*EXCERPT*:
• • • • •

New Nanoparticle Drug Delivery Can Enter Blood-Brain Barrier to Fight Brain Cancer


laboratory works/ Photo By Alexander Raths via 123RF


Glioblastoma multiforme is a brain cancer considered to be very difficult to treat because of the blood-brain barrier. Researchers at the Massachusetts Institute of Technology devised a nanoparticle that can cross the barrier and deliver the anticancer drug.

Crossing the Blood-Brain Barrier

According to the American Brain Tumor Association, many substances cannot enter the brain because of the blood-brain barrier, including chemotherapy drugs. Only a small group of anticancer medications like nitrosoureas and temozolomide can cross the barrier. This defensive mechanism of the body is one of many reasons why it is difficult to treat glioblastomas.

At MIT, a team of researchers created a new nanoparticle to offer a better way to treat the disease. In the study, the particles are spherical droplets called liposomes, which can carry substances. The team utilized the two compartments of liposomes – one is inside the core and the other on the fatty shell in the outer layer.

To enable the liposomes to cross the blood-brain barrier, they coated the tiny particles with transferrin, a protein that helps the passage to the barrier and guides them to accumulate in tumor cells. The nanoparticles contain two anticancer drugs: temozolomide stored inside the core and a bromodomain inhibitor on the outer shell. The combination of these drugs can damage the DNA of the tumor cells and disrupt their repair mechanism.

They tested the nanoparticles in mice models with glioblastoma tumors and found that the liposomes were able to cross the barrier. After reaching the tumor site, the outer layer dispensed the inhibitor while the temozolomide was released 24 hours later.

“This is yet another example where the combination of nanoparticle delivery with drugs involving the DNA-damage response can be used successfully to treat cancer,” said Professor Michael Yaffe, a co-author of the study and a member of the Koch Institute.

• • • • •

*RECORDS SHOWN*:
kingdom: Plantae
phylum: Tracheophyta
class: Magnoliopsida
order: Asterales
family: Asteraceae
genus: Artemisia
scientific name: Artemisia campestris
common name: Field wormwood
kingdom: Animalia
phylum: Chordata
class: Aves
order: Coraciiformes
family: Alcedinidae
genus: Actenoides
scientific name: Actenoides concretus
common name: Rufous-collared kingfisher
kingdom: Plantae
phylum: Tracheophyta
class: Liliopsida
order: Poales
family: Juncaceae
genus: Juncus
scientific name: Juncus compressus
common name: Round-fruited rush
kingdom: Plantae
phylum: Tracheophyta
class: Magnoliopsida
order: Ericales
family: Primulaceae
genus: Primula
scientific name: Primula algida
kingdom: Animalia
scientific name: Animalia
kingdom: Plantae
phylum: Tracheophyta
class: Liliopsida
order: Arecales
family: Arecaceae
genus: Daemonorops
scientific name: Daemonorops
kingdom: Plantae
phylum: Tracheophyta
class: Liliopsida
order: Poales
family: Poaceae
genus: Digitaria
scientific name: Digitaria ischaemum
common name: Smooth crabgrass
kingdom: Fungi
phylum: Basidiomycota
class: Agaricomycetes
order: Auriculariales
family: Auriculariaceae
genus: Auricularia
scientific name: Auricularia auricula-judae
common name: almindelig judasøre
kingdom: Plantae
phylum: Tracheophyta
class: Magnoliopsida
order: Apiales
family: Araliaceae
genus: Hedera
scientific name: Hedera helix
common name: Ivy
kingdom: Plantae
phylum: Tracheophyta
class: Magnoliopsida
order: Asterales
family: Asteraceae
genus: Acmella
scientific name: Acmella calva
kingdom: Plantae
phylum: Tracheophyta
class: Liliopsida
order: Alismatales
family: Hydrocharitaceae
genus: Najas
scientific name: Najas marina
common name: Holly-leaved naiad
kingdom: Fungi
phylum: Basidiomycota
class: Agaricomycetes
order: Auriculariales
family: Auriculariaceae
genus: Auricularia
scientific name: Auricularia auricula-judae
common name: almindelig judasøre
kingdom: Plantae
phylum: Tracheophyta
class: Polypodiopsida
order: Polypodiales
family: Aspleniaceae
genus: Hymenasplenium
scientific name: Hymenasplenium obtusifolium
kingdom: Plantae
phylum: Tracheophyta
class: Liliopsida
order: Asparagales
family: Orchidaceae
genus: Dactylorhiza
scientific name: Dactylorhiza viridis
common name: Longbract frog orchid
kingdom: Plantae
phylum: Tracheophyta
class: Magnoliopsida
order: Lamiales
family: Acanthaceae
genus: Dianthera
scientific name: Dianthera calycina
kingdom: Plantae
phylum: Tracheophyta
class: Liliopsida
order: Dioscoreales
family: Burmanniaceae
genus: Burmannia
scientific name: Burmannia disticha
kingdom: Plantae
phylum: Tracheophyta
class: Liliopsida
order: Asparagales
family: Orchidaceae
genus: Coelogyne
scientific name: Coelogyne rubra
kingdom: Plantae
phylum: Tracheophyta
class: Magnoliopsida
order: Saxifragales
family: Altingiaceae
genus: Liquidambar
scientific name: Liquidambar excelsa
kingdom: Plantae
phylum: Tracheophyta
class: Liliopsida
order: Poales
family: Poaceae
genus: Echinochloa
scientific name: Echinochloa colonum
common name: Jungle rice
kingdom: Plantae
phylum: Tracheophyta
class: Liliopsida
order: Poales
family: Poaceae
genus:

• • • • •

*ASSIGNMENT 1*: List every organization named in the nanoparticle article.
*ASSIGNMENT 2*: According to the nanoparticle article, how long after the inhibitor was dispensed was the temozolomide released?
*ASSIGNMENT 3*: Return the nanoparticle article's text word for word, starting with "New Nanoparticle Drug" and going on through "the anticancer drug.".

*RESPONSE 1*:
American Brain Tumor Association
Massachusetts Institute of Technology (MIT)
Koch Institute

*RESPONSE 2*: 24 hours later.

*RESPONSE 3*:
New Nanoparticle Drug Delivery Can Enter Blood-Brain Barrier to Fight Brain Cancer


laboratory works/ Photo By Alexander Raths via 123RF


Glioblastoma multiforme is a brain cancer considered to be very difficult to treat because of the blood-brain barrier. Researchers at the Massachusetts Institute of Technology devised a nanoparticle that can cross the barrier and deliver the anticancer drug.